EXERCISE GOAL: Copy the records below line for line, without changing anything, but leave the pictures out of your answer.

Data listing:
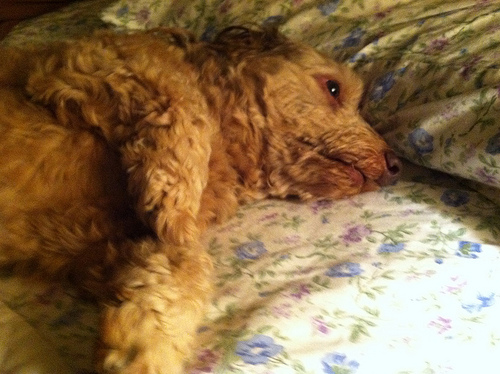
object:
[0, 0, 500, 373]
bed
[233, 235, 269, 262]
floral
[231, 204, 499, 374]
comforter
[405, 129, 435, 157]
flowers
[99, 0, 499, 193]
pillow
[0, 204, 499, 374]
sheet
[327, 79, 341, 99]
eye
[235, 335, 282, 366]
flower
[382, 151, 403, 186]
nose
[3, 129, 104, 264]
belly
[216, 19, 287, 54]
ear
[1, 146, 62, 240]
fur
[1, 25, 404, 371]
dog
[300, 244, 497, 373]
light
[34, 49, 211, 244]
leg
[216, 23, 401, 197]
head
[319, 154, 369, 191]
mouth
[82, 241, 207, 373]
leg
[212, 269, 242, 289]
leaves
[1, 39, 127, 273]
side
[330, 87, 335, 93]
dot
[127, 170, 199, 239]
paw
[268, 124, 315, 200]
fur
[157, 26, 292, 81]
fur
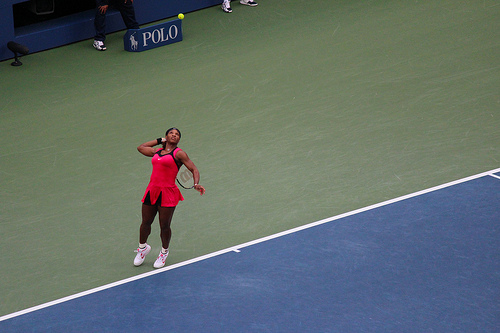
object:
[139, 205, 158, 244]
legs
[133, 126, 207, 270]
lady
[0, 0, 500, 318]
green court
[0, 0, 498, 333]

TASK RESULT:
object:
[0, 0, 500, 373]
bed
[233, 235, 269, 262]
floral
[231, 204, 499, 374]
comforter
[405, 129, 435, 157]
flowers
[99, 0, 499, 193]
pillow
[0, 204, 499, 374]
sheet
[327, 79, 341, 99]
eye
[235, 335, 282, 366]
flower
[382, 151, 403, 186]
nose
[3, 129, 104, 264]
belly
[216, 19, 287, 54]
ear
[1, 146, 62, 240]
fur
[1, 25, 404, 371]
dog
[300, 244, 497, 373]
light
[34, 49, 211, 244]
leg
[216, 23, 401, 197]
head
[319, 154, 369, 191]
mouth
[82, 241, 207, 373]
leg
[212, 269, 242, 289]
leaves
[1, 39, 127, 273]
side
[330, 87, 335, 93]
dot
[127, 170, 199, 239]
paw
[268, 124, 315, 200]
fur
[157, 26, 292, 81]
fur
object:
[139, 205, 158, 244]
legs
[133, 126, 207, 270]
lady
[0, 0, 500, 318]
green court
[0, 0, 498, 333]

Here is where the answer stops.